Public Health Service Study of Reye's Syndrome and MedicationsReport of the Main Study

Author Affiliations

From the Public Health Service Reye Syndrome Task Force, consisting of members from the Centers for Disease Control, Food and Drug Administration, and National Institutes of Health, US Department of Health and Human Services, Atlanta.

From the Public Health Service Reye Syndrome Task Force, consisting of members from the Centers for Disease Control, Food and Drug Administration, and National Institutes of Health, US Department of Health and Human Services, Atlanta.
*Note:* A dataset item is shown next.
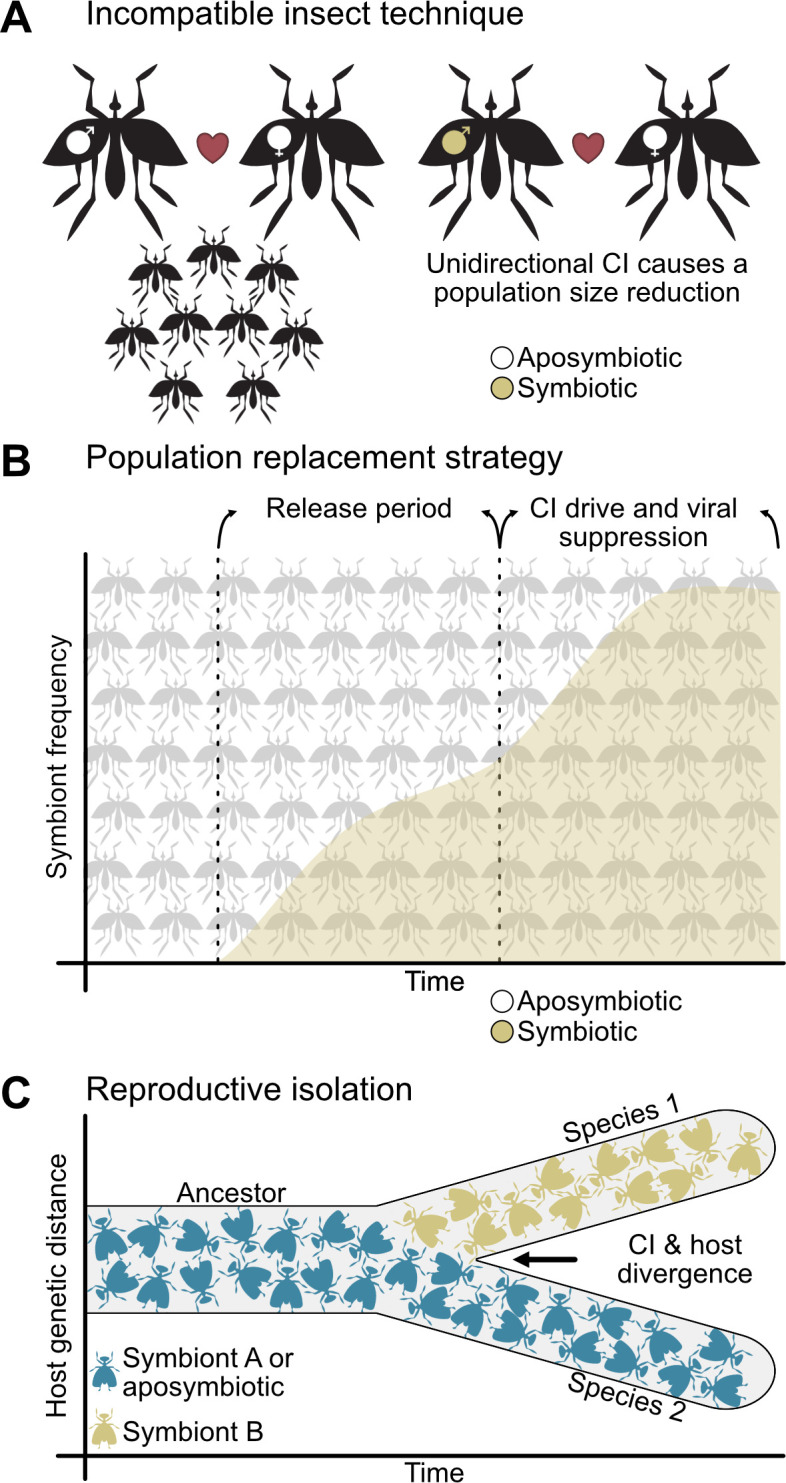
CI is important to vector control and reproductive isolation between species.(A) The incompatible insect technique is used to reduce population sizes (Crawford et al., 2020; Laven, 1967). Typically, two aposymbiotic individuals will mate and produce viable offspring (left), but if males bearing CI-inducing symbionts are released into the population, then they will cause unidirectional CI when they mate with aposymbiotic females (right) or bidirectional CI when they mate with females harboring incompatible symbionts (not shown). This yields a reduction in egg hatching and population size. (B) The population replacement strategy involves the release of both males and females bearing CI-inducing and pathogen blocking symbionts (Hoffmann et al., 2011; O'Neill, 2018). After a period of releases, CI will spread the symbiont to high frequencies where it can block the replication of human diseases. (C) CI-inducing symbionts can cause reproductive isolation through unidirectional or bidirectional CI when different individuals, populations, or species have different incompatible symbiont states (Bordenstein et al., 2001; Breeuwer and Werren, 1990; Gebiola et al., 2017; Jaenike et al., 2006). This reproductive barrier reduces gene flow between hosts with different symbiont states, allowing for their divergence.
JAMA. 1987;257(14):1905-1911. doi:10.1001/jama.1987.03390140075030
Abstract

Between January 1985 and May 1986, following completion of a pilot study, a main study concerning the possible association between Reye's syndrome and salicylates was conducted. Twenty-seven patients with stage II or deeper Reye's syndrome whose diagnoses were confirmed by an expert panel and who had appropriate antecedent illnesses (chickenpox, respiratory illness, or gastrointestinal illness) prior to the onset of Reye's syndrome were compared with 140 controls matched for age, race (black or not black), and type and timing of onset of antecedent illness. Controls were selected from the same hospital, emergency room, or school as case-patients or were identified by random-digit telephone dialing. As in the pilot study, a strong statistical association with ingestion of salicylates during the antecedent illness and prior to the onset of Reye's syndrome was observed (odds ratio, 40; lower 95% confidence limit, 5.8). Analysis of the independent risk of aspirin and nonaspirin salicylates revealed a significant association with aspirin (odds ratio, 26; lower 95% confidence limit, 6.4); the independent risk of nonaspirin salicylates could not be assessed because only two cases were not exposed to aspirin. Assessment of epidemiologic issues of concern, including case-control differences in the severity of the antecedent illness, did not explain the high odds ratios that were observed. The high percentage of patients with Reye's syndrome exposed to salicylates (≥90%) in this and prior studies suggests that, though the reported incidence of Reye's syndrome has declined in recent years, concomitant with a decline in salicylate use among children, a majority of Reye's syndrome cases may be attributable to salicylate use.